In the records below, find the line with "Notre Organisation" and the line with "В рамках визита делегация ЗАО АЛРОСА п". Print both exactly, along with every line between them, and no other line.

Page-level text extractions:
☆ ☆ ☆

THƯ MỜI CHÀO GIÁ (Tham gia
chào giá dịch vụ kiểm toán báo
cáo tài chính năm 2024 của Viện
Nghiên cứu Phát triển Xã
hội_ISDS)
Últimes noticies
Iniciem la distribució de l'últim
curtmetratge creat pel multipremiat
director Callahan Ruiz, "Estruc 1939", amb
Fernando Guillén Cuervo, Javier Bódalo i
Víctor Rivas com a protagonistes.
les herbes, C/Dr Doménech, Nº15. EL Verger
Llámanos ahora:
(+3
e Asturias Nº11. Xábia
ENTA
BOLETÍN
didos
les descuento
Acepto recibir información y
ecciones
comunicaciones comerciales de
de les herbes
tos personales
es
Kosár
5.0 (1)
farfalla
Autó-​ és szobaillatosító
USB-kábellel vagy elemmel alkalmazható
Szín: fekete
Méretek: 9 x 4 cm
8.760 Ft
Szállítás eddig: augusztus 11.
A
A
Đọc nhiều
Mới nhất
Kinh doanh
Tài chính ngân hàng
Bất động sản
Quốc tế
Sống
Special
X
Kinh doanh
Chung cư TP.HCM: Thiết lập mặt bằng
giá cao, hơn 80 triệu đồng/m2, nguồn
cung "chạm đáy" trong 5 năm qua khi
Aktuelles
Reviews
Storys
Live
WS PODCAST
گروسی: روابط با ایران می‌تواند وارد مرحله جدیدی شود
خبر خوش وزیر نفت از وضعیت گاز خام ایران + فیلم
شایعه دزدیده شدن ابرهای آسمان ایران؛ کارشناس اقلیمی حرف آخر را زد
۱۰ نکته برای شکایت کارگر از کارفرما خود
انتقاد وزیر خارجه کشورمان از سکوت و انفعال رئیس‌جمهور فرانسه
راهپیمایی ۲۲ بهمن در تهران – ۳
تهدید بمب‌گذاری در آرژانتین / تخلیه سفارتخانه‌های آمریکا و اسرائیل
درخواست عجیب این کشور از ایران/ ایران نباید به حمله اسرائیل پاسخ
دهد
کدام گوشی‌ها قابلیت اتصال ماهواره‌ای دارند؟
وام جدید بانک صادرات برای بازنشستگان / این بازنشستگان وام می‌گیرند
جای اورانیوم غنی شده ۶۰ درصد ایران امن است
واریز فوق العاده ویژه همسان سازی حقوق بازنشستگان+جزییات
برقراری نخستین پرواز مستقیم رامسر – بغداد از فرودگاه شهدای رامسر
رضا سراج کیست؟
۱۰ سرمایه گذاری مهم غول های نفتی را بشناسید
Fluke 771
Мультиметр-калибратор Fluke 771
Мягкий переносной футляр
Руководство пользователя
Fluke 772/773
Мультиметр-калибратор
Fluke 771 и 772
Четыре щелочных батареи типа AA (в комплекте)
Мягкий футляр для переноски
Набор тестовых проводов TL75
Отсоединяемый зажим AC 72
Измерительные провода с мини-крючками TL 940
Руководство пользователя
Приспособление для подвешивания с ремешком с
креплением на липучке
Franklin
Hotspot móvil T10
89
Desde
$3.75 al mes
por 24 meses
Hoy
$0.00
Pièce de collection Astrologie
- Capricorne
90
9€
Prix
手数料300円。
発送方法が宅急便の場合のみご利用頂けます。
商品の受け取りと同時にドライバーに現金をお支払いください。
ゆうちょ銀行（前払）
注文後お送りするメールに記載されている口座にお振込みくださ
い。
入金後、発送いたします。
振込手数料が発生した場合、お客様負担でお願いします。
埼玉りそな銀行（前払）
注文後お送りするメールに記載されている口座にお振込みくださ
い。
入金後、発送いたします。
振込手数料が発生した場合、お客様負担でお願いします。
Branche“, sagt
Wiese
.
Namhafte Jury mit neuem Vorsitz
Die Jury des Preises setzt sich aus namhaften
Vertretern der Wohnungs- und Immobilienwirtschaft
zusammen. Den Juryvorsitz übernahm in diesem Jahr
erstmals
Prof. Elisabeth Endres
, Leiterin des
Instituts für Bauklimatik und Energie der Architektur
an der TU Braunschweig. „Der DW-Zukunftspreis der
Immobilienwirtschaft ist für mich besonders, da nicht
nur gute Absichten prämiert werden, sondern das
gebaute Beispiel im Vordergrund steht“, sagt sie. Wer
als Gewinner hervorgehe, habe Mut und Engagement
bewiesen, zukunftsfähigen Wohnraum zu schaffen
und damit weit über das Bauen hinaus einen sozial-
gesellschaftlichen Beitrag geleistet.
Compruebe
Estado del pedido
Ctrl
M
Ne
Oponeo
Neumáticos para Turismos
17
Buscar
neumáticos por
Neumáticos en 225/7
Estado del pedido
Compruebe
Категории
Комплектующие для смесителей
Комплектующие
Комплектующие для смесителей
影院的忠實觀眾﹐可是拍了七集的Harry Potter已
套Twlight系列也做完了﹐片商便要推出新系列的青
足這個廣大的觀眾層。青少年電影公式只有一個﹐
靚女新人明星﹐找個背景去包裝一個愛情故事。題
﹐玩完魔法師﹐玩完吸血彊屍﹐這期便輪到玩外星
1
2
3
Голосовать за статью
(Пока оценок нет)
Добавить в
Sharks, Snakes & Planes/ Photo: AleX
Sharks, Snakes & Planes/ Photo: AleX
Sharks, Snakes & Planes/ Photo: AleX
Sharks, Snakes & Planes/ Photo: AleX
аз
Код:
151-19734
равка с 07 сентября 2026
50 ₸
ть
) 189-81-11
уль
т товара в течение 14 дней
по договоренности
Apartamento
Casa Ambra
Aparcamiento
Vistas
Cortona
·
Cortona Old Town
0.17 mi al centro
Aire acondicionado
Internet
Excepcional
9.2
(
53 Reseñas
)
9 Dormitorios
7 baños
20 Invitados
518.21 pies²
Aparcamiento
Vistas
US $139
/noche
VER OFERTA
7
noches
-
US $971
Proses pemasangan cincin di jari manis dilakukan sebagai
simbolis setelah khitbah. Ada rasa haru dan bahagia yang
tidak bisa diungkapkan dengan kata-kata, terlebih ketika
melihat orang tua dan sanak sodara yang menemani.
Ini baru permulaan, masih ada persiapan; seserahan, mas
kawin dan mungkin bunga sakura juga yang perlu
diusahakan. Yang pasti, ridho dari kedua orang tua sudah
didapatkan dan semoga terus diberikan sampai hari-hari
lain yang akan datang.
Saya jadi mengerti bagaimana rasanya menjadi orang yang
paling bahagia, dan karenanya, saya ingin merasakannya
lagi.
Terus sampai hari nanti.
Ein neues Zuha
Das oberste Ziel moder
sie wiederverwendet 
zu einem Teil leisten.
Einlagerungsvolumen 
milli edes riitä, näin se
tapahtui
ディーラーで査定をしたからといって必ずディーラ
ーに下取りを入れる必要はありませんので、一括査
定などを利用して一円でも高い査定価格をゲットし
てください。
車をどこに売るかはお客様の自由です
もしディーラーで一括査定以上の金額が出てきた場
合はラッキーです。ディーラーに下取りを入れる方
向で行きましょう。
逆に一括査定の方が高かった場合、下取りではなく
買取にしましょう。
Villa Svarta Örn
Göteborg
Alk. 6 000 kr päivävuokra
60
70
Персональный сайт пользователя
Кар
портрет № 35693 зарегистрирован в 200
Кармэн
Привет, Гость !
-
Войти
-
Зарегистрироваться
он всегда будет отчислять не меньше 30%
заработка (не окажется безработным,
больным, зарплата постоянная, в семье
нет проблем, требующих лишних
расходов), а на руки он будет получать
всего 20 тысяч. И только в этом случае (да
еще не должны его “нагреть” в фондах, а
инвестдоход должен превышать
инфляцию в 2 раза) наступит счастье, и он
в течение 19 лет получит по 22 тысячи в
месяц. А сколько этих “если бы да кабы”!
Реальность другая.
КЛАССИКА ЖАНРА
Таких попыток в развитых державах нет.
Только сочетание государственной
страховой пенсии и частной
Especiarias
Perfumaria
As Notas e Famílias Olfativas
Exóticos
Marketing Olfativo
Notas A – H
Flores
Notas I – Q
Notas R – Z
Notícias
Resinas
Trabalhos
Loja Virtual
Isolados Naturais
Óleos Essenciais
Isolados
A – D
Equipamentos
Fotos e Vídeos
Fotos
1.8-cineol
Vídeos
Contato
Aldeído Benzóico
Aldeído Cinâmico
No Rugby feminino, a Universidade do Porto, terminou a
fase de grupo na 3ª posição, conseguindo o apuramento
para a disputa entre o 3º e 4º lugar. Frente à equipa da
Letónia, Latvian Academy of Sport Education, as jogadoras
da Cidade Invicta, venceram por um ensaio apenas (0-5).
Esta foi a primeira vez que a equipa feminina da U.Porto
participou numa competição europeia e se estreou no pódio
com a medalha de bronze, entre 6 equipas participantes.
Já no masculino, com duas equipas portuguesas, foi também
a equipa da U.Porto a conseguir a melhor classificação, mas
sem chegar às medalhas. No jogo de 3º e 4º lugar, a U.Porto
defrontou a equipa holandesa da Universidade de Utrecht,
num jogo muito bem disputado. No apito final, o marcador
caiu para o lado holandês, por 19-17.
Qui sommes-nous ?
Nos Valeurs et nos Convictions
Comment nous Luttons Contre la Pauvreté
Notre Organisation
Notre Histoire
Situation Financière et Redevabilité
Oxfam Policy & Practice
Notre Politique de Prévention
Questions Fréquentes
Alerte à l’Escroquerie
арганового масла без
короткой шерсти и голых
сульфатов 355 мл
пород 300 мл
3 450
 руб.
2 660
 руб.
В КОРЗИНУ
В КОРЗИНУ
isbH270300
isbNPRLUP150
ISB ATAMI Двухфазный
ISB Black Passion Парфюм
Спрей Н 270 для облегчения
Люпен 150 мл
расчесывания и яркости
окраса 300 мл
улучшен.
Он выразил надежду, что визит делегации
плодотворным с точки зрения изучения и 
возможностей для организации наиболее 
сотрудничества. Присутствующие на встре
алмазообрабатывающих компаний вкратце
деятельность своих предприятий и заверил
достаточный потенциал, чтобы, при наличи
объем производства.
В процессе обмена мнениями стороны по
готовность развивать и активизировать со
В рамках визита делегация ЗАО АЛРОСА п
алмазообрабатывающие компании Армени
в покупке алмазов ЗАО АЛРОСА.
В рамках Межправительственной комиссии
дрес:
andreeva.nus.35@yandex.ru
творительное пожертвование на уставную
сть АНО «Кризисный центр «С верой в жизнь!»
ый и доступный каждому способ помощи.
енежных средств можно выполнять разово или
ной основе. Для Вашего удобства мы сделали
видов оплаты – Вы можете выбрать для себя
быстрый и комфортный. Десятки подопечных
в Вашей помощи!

☆ ☆ ☆

Exercise result:
Notre Organisation
Notre Histoire
Situation Financière et Redevabilité
Oxfam Policy & Practice
Notre Politique de Prévention
Questions Fréquentes
Alerte à l’Escroquerie
арганового масла без
короткой шерсти и голых
сульфатов 355 мл
пород 300 мл
3 450
 руб.
2 660
 руб.
В КОРЗИНУ
В КОРЗИНУ
isbH270300
isbNPRLUP150
ISB ATAMI Двухфазный
ISB Black Passion Парфюм
Спрей Н 270 для облегчения
Люпен 150 мл
расчесывания и яркости
окраса 300 мл
улучшен.
Он выразил надежду, что визит делегации
плодотворным с точки зрения изучения и 
возможностей для организации наиболее 
сотрудничества. Присутствующие на встре
алмазообрабатывающих компаний вкратце
деятельность своих предприятий и заверил
достаточный потенциал, чтобы, при наличи
объем производства.
В процессе обмена мнениями стороны по
готовность развивать и активизировать со
В рамках визита делегация ЗАО АЛРОСА п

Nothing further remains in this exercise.